ADHD often over-diagnosed, especially among boys

By Amy Wimmer Schwarb • Published: August 1st, 2013
Category: Health in a Heartbeat

Nearly one out of every five American high school boys has been diagnosed with attention deficit hyperactivity disorder.

That fact was revealed recently in a report from the Centers for Disease Control and Prevention. But does it suggest an alarming medical crisis … or a false alarm?

ADHD is believed to result from abnormal chemical levels in the brain, and the afflicted lack impulse control and attention skills. Because no medical test can flag it, the condition is diagnosed through discussions with patients, their parents and teachers.

Additionally, the medications that treat ADHD can improve concentration and quell bad behavior. And therein lies the temptation to overuse them: ADHD is a tricky diagnosis, and the pills that ease its symptoms typically make children more compliant and studious.

Together, those traits create a medical cocktail for over-diagnosis.
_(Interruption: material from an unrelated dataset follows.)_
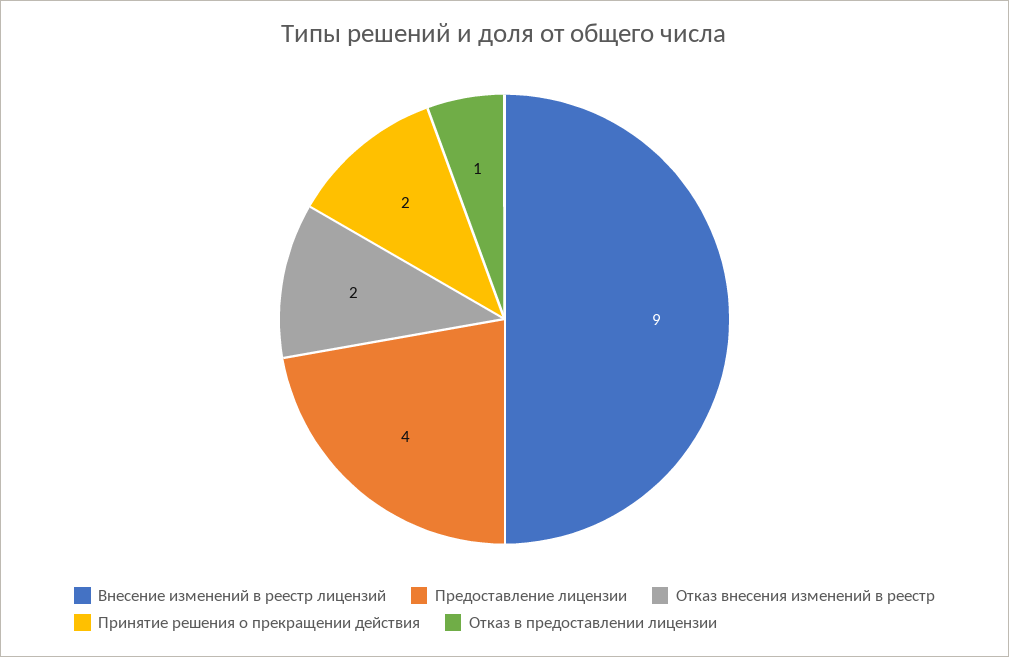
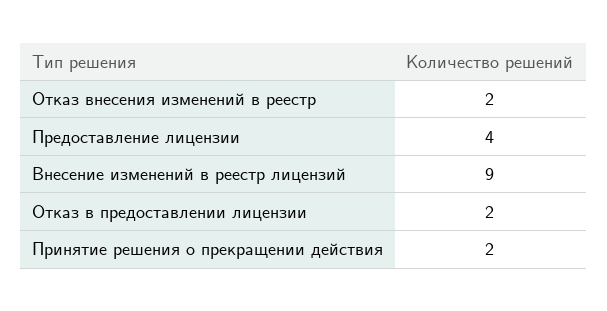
Отказ в предоставлении лицензии: 1 -> 2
In the past decade, the number of children ages 4 to 17 who have been tagged with the disorder has increased by 41 percent.

Boys, it seems, are particularly prone to ADHD — or at least a diagnosis of it. Nineteen percent of high school-age boys have been labeled with the disorder, and just 10 percent of the girls.

In one recent German study, psychologists and psychotherapists were presented with anecdotes describing children’s behavior. Not only did the experts diagnose ADHD in children who didn’t actually meet the clinical requirements, they were also more likely to tag children with ADHD if they had male names.

The American Psychiatric Association is expected to reconsider the disorder’s clinical definition. But instead of narrowing the standards for diagnosis, the group may broaden them. And a diagnosis of ADHD could become even easier.

Worried about your own child? Talk to your doctor or seek a second opinion. After all, a parent is a child’s best advocate.